Now it’s time to test your robot.

First, place the robot on the track with the wheels facing forward, ensuring that the track is situated neatly between the wheels and tail pieces.

Press the button to run the circuit.

Observe how the robot operates and note any errors you see.

Brainstorm and test ideas on how to fix any malfunctions.

This is a difficult step because everyone’s obstacles that they encounter are unique. This is the time when your engineering skills are put to the test. That being said, here are some errors we encountered, and how to fix them.

Error #1: Veering to the left

One of the first problems that we encountered was that our robot would turn left while driving, which could have disastrous results in applied use. We implemented two ideas to fix this issue: the track, which you have already created, and a counterweight. For our counterweight, we used duct tape to stick four 9V batteries onto the inside wall of the front left side of the vehicle. For your counterweight, you can use anything you find that can even out the weight distribution.

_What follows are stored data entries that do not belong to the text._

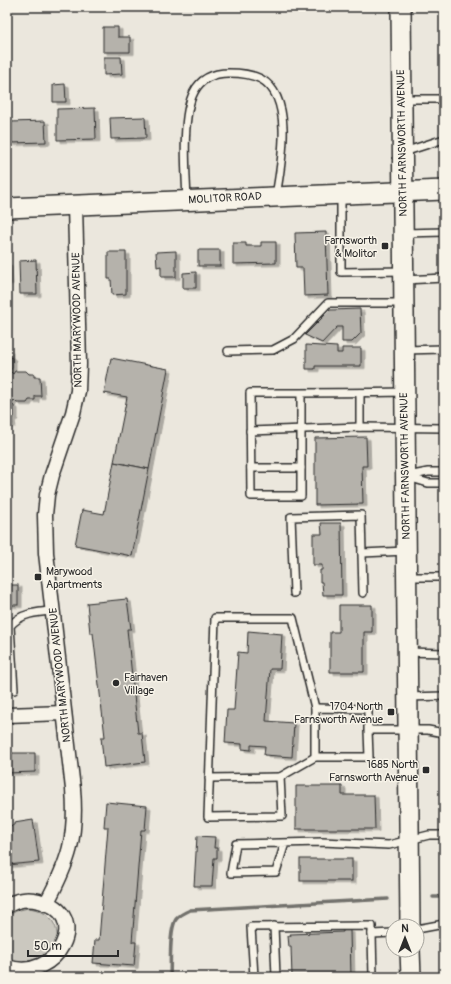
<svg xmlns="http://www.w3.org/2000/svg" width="451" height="984" font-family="Pangolin,sans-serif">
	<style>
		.green { fill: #cbc8bf; stroke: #7b7a75 }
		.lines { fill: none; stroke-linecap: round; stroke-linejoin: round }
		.stream { stroke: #72716c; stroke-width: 3.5 }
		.building { fill: #b5b2ab; stroke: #2b2b2b; filter: url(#shadow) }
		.lane-casing { stroke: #2b2b2b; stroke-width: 10 }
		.street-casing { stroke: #2b2b2b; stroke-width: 17 }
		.secondary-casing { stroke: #2b2b2b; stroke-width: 22 }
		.lane { stroke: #f7f3e8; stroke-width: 7 }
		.street { stroke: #f7f3e8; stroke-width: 14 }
		.secondary { stroke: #f7f3e8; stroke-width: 19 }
		.poi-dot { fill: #2b2b2b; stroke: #f7f3e8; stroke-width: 1.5 }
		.labels { text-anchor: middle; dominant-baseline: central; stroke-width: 3; stroke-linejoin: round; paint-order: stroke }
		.street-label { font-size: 11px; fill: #2b2b2b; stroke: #f7f3e8 }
		.poi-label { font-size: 11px; fill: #2b2b2b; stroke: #f7f3e8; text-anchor: end }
	</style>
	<defs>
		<filter id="shadow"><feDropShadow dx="4" dy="2.5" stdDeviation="0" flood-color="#0004"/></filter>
	</defs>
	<rect width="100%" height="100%" fill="#ebe7dd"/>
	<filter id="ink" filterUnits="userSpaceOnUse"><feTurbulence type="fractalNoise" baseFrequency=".025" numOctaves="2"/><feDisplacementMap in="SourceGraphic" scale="8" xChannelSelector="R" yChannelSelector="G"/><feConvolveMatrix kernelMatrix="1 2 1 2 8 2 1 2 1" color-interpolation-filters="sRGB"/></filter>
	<g filter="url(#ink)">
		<path class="green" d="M28 908C48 910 60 924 57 945L38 966 10 960 7 958V917L16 911Z"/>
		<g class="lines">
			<g class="stream">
				<path d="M433 897H444"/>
				<path d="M170 977C171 961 169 934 175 921 178 915 185 913 190 910L388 899"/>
			</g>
		</g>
		<g class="building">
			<path d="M103 27H118V37H130V52H103Z"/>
			<path d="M104 57H121L122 74 104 75Z"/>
			<path d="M65 84 66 102H53V85Z"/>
			<path d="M95 108 96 139 57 140V109Z"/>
			<rect x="441" y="114" width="3" height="17"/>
			<path d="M145 117 146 138 111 139 110 118Z"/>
			<path d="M45 121 46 142 11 143 10 122Z"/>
			<path d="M326 232 328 295 304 296 303 268H296L295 233Z"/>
			<path d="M261 242H276V263L233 264V243H246V246H261Z"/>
			<rect x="442" y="242" width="2" height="24"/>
			<rect x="198" y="250" width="22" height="16"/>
			<path d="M176 251V277H161V266L157 267 156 252Z"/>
			<path d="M108 252H126V294L112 295 111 279H108Z"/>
			<path d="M36 260 37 294H20L19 261Z"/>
			<path d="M7 263H8L9 282H7Z"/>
			<path d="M196 272V288H183V273Z"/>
			<path d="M360 309 361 333 352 342H342V327H337L322 343 305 335 330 310Z"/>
			<path d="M306 345 337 347V353H342V348H361V366H315V369H306Z"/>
			<path d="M7 350H9V355L12 358V368L10 371 13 374 15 371H26L29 374H34V377H40L41 396H35V400H29L27 403H17L14 400 11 404 14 406V417L11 419 12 424 7 425Z"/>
			<path d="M111 358 168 369 149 469 114 462 127 397 104 393Z"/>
			<path d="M366 437 367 466H362L363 504 315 505V438Z"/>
			<path d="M114 462 149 469 132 556 75 545 82 510 104 514Z"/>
			<path d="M321 523H341L342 595H323L322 582H320V570H322V565H313V534H322Z"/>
			<rect x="7" y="585" width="11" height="20"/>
			<path d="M127 599 131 629H127L138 733H142L145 762 104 767 101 737H105L93 633H90L87 603Z"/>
			<path d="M339 605H372V632H364V672H330V632H339Z"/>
			<path d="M248 631 282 634 280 669H270L266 721 294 723 292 757 264 755 265 746 251 745V750L242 749V744L225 743 227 710H234L238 652 247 653Z"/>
			<path d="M7 753H35V772L7 773Z"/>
			<path d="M296 786H342V795H374L375 829H296Z"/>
			<path d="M106 802 147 806 145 830H141L132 942H136L134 966 93 963 95 940H99L108 827H104Z"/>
			<path d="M33 820 39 862 7 865V826L14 825V823Z"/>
			<path d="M197 836 215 837 214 848H217V858H214L212 886H194Z"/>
			<rect x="300" y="859" width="52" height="22"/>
			<path d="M343 930H350L351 977H292L291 947H289L288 936H291L290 934 343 932Z"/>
		</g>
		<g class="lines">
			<g class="lane-casing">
				<g id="lane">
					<path d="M404 99H444"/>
					<path d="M404 152 444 139"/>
					<path d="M341 195V272L403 271"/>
					<path d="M187 200C186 173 181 116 194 92 201 78 213 73 229 73 239 73 251 74 261 79 295 98 281 165 276 196"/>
					<path d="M404 233 444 232"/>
					<path d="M404 280 444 278"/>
					<path d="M404 350 444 349"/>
					<path d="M228 351 273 350 294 339 328 303H403"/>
					<path d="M301 393V496H251L250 393C302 393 353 393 404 392"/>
					<path d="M360 393V427"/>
					<path d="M250 431 360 427 444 428"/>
					<path d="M251 468H301"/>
					<path d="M408 476 428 472H444"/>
					<path d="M408 477 428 483H444"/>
					<path d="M362 553 406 551"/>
					<path d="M407 577H444"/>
					<path d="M294 593 291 517 361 515 363 593"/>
					<path d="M407 652 444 653"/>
					<path d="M14 690 10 626C21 613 37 612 53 611"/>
					<path d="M408 697 444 696"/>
					<path d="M315 708 293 618H215L208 817 282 816 280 777 315 757"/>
					<path d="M368 730V709L315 708V757H369L368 730H428L444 733"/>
					<path d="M209 778 280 777"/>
					<path d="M285 843 276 872 231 873 236 844 322 842 389 845 429 835H444"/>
					<path d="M274 926 276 977"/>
					<path d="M417 929 444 924"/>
					<path d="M372 934 373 977"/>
					<path d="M254 977 251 927 372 926V934L393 933"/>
				</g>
			</g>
			<g class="street-casing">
				<g id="street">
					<path d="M7 715 64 713"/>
					<path d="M46 904C69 861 77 838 73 789L46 553 45 515 47 495 52 475 73 413 78 391 79 364 75 205"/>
					<path d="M7 906C16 900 28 898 39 901 94 913 57 984 7 967"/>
				</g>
			</g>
			<g class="secondary-casing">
				<g id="secondary">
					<path d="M401 7 410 926"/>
					<path d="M7 208 444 190"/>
					<path d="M410 950 411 977"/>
				</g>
			</g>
			<use href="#lane" class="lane"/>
			<use href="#street" class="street"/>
			<use href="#secondary" class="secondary"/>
		</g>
	</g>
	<g class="poi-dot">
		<rect x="381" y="242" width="8" height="8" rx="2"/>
		<rect x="34" y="573" width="8" height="8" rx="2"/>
		<circle cx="116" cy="683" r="4"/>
		<rect x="387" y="708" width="8" height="8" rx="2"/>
		<rect x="422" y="766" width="8" height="8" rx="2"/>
	</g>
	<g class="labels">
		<g class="street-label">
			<text transform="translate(402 143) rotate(-91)">NORTH FARNSWORTH AVENUE</text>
			<text transform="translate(225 198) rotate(-3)">MOLITOR ROAD</text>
			<text transform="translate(77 320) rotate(-91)">NORTH MARYWOOD AVENUE</text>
			<text transform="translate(405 466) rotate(-91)">NORTH FARNSWORTH AVENUE</text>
			<text transform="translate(60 675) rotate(-96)">NORTH MARYWOOD AVENUE</text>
		</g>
		<g class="poi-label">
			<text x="377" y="240">Farnsworth<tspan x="377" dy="13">&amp; Molitor</tspan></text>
			<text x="46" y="571" text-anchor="start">Marywood<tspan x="46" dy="13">Apartments</tspan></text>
			<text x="124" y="677" text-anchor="start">Fairhaven<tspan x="124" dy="13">Village</tspan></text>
			<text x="383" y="706">1704 North<tspan x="383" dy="13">Farnsworth Avenue</tspan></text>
			<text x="418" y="764">1685 North<tspan x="418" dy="13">Farnsworth Avenue</tspan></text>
		</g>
	</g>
	<rect width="451" height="984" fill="none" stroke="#f7f3e8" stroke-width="24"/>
	<rect x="12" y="12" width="427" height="960" fill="none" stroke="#2b2b2b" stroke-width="1.5" filter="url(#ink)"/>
	<g transform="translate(405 938)"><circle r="19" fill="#f7f3e8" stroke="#a5a39c"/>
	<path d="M0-3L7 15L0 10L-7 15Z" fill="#2b2b2b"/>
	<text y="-6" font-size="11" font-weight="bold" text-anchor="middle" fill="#2b2b2b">N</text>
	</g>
	<path d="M28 950v6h90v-6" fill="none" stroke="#2b2b2b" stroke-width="2"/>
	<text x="34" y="950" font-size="12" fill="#2b2b2b" stroke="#f7f3e8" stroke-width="3" paint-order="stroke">50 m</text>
</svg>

However, we recommend that whatever you choose be secured to the body in some way so that it doesn’t move around while the robot is in motion.

Error #2: LEDs not working

The next problem we faced was that the LED lights were not functioning properly. The solution to this was to check over the connections and ensure that each is wired correctly.[

Error #3: Motor not spinning

While two was as far as our group’s errors went, we would like to present some possible solutions to potential obstacles. One likely issue is that the gearmotor won’t rotate as intended. The way to fix this, like the LEDs, would be to check its connections and that it’s wired to the correct pins.

Error #4: Servo getting stuck

Another obstacle you may encounter is that the servo motor is not able to go through all of its positions; that it gets stuck at some point. This could be because the wires are too tight and they restrict the motor from cycling through its full range of motion. To fix this, you should adjust the wire lengths to allow enough slack for the popsicle stick to reach its peak position. 

It is likely that you will run into problems that aren’t mentioned on this page. For this reason, we encourage you to get creative, think outside the box, use your resources, and think critically to solve your own unique problems. Be the engineer you are capable of becoming. We believe in you!